• Available data:
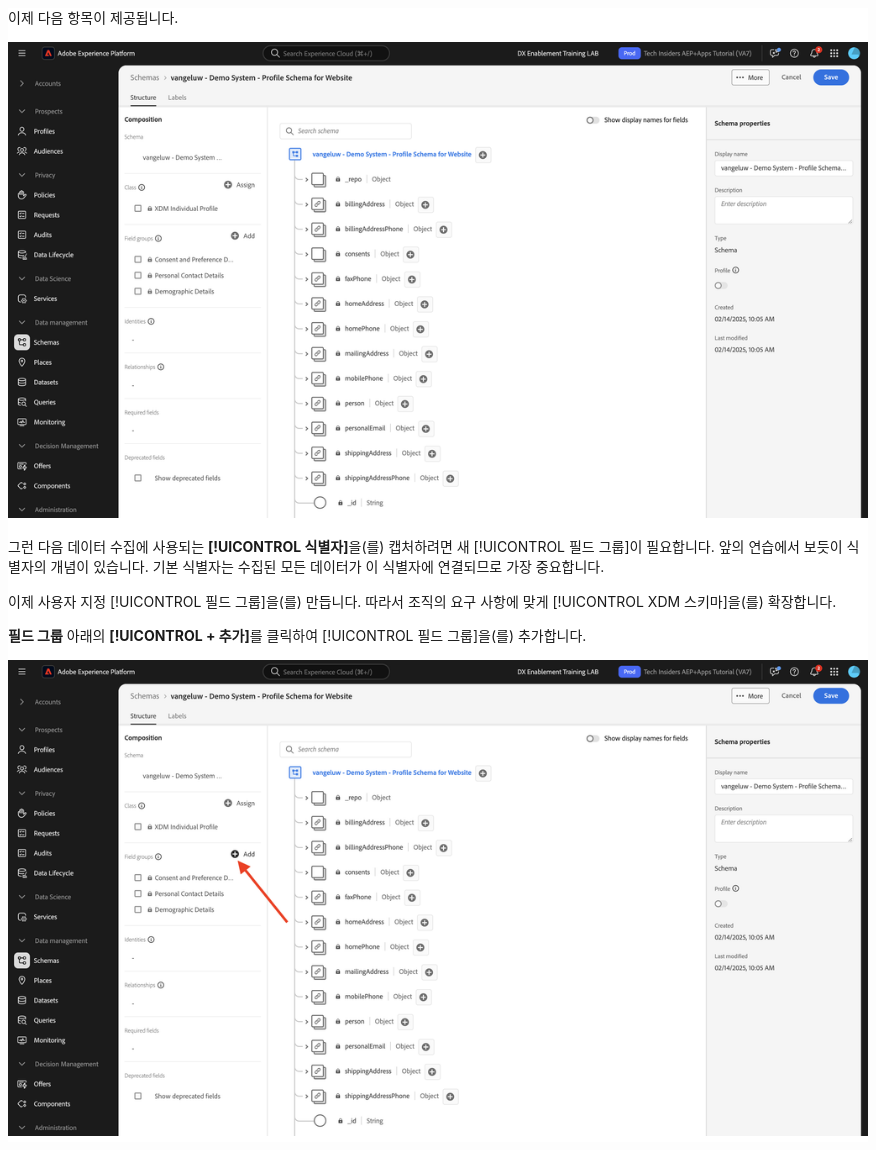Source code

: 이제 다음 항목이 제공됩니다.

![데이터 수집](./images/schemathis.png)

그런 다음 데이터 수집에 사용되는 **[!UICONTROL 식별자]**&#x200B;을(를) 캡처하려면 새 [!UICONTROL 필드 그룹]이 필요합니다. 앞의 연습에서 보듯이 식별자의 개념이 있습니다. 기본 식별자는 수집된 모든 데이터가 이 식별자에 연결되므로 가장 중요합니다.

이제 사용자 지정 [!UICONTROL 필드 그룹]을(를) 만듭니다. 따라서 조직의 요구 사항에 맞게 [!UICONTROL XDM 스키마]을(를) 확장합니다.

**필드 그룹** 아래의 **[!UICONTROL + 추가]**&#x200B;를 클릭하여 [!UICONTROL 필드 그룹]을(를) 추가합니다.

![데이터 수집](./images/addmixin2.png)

==

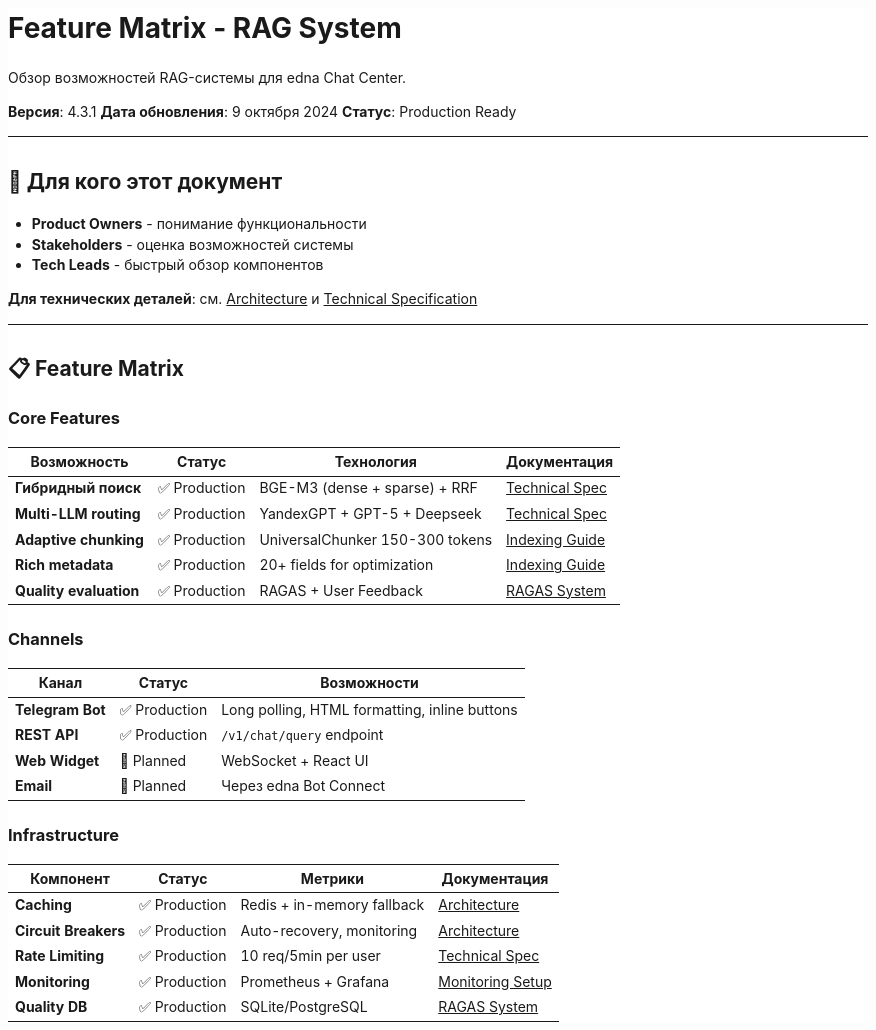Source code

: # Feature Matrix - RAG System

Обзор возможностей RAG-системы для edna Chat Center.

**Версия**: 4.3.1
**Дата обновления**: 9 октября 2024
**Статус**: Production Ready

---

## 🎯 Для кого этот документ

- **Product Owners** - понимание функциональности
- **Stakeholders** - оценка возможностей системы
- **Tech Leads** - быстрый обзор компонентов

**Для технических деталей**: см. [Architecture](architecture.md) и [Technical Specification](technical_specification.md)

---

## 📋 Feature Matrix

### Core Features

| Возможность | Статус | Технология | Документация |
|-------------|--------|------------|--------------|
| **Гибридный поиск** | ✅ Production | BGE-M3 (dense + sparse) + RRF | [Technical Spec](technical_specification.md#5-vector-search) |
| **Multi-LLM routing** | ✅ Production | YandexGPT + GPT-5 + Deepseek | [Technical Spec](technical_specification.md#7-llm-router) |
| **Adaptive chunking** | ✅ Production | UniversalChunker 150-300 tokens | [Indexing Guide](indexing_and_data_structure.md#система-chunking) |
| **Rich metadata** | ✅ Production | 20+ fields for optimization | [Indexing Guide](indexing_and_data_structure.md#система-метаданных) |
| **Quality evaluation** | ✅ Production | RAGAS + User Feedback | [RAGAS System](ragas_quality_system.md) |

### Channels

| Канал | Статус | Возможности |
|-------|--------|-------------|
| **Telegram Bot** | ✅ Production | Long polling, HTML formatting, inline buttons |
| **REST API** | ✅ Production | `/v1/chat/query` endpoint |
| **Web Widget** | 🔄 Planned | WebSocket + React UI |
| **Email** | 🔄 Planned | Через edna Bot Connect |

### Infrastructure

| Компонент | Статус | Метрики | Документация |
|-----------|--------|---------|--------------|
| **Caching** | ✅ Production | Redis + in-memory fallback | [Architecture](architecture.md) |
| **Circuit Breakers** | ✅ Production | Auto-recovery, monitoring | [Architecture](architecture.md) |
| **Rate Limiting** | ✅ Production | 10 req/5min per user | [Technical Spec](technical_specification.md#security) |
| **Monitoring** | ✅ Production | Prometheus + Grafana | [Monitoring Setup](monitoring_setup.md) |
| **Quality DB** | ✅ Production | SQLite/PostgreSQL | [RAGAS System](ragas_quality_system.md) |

--

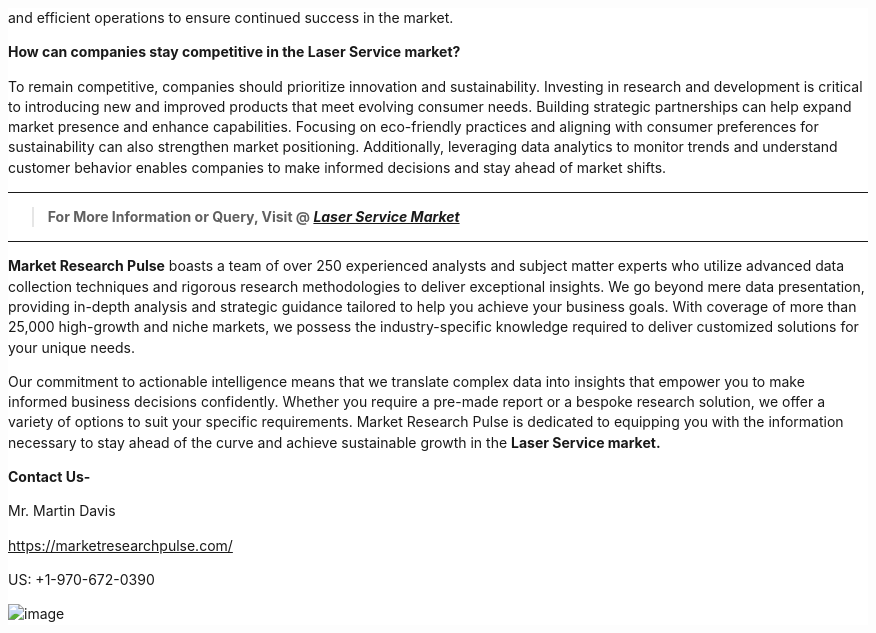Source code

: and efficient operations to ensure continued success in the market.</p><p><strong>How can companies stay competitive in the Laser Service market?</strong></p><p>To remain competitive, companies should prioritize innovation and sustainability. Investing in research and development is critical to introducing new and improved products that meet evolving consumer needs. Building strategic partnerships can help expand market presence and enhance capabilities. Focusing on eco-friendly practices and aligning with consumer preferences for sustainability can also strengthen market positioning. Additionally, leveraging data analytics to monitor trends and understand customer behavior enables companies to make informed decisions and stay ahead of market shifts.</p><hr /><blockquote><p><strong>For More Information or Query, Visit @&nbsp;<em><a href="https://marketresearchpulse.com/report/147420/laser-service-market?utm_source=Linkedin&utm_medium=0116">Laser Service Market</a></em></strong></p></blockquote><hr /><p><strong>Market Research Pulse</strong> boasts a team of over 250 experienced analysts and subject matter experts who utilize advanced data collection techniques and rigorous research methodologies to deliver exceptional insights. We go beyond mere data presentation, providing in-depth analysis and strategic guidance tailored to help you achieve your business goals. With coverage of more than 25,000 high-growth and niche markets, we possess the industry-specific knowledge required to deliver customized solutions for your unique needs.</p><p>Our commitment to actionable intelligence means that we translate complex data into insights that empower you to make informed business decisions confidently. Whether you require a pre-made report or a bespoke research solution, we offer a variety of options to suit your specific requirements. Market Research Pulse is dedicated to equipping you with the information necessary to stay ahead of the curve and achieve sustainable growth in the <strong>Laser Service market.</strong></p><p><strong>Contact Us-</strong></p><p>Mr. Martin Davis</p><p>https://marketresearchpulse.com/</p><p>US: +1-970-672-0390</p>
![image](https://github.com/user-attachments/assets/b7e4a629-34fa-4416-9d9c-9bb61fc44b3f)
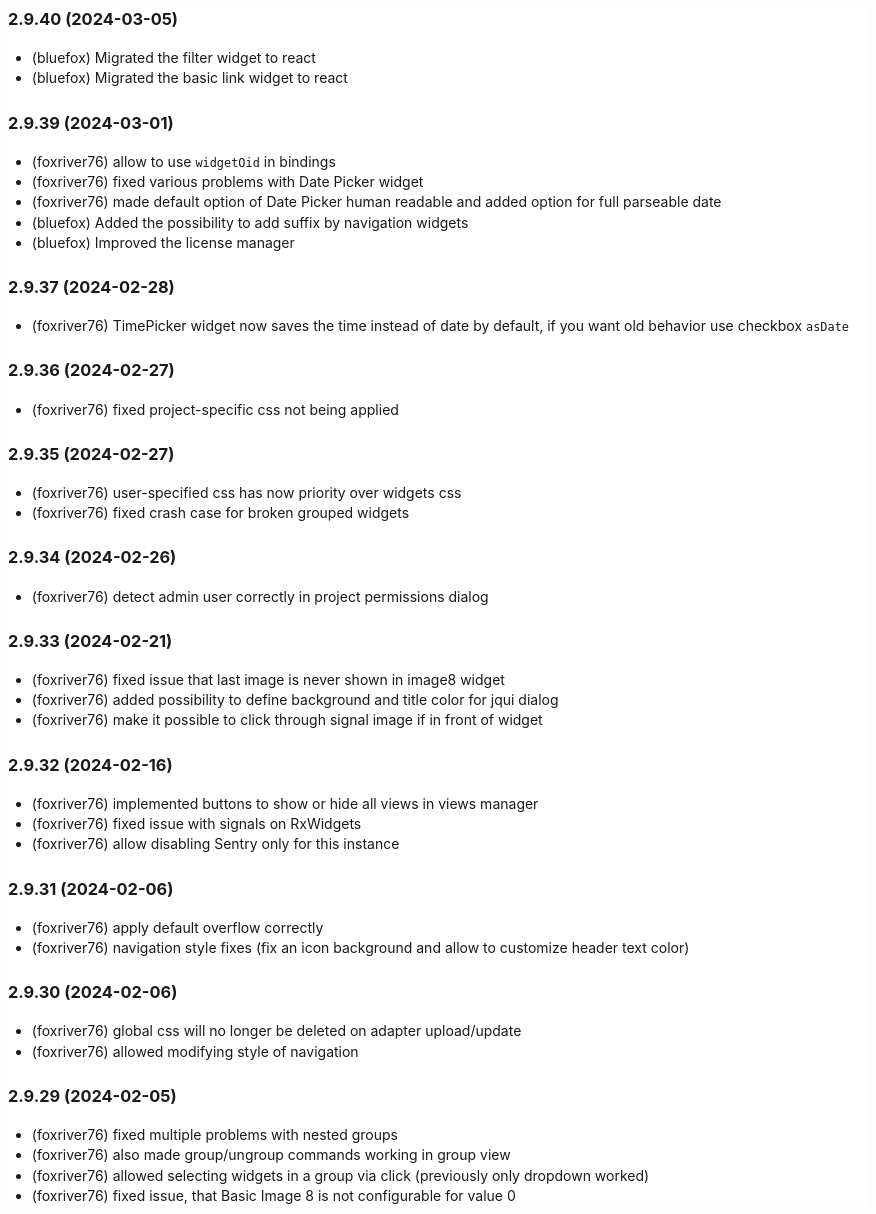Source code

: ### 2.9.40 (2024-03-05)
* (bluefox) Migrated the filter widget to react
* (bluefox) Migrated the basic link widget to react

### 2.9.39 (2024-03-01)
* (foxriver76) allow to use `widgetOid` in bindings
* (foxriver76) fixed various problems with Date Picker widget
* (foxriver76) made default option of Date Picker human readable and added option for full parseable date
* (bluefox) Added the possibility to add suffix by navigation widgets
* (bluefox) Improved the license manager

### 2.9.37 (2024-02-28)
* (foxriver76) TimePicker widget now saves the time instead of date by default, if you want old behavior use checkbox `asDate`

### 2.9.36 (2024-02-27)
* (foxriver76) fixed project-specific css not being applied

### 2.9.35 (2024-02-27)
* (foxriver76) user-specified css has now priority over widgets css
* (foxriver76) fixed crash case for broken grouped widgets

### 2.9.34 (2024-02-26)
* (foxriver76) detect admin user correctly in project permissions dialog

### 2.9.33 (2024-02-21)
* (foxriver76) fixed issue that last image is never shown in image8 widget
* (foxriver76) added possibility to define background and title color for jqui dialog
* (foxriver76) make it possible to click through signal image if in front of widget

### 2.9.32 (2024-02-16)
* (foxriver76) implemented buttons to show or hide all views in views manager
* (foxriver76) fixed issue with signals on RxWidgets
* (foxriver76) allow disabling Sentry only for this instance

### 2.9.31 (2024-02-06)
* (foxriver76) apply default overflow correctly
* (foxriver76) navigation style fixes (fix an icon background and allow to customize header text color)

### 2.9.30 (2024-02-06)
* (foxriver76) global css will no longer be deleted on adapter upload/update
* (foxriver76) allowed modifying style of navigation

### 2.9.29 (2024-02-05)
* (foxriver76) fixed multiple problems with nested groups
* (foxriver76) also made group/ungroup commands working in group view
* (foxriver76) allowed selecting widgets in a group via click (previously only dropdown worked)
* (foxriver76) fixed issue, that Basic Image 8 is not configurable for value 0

• Requirement:
Print the stretch of the data from the line containing "- RAG System" through the line containing "- **Tech Leads** - быстрый обзор компонентов", reproducing each line verbatim.

• Answer section:
: # Feature Matrix - RAG System

Обзор возможностей RAG-системы для edna Chat Center.

**Версия**: 4.3.1
**Дата обновления**: 9 октября 2024
**Статус**: Production Ready

---

## 🎯 Для кого этот документ

- **Product Owners** - понимание функциональности
- **Stakeholders** - оценка возможностей системы
- **Tech Leads** - быстрый обзор компонентов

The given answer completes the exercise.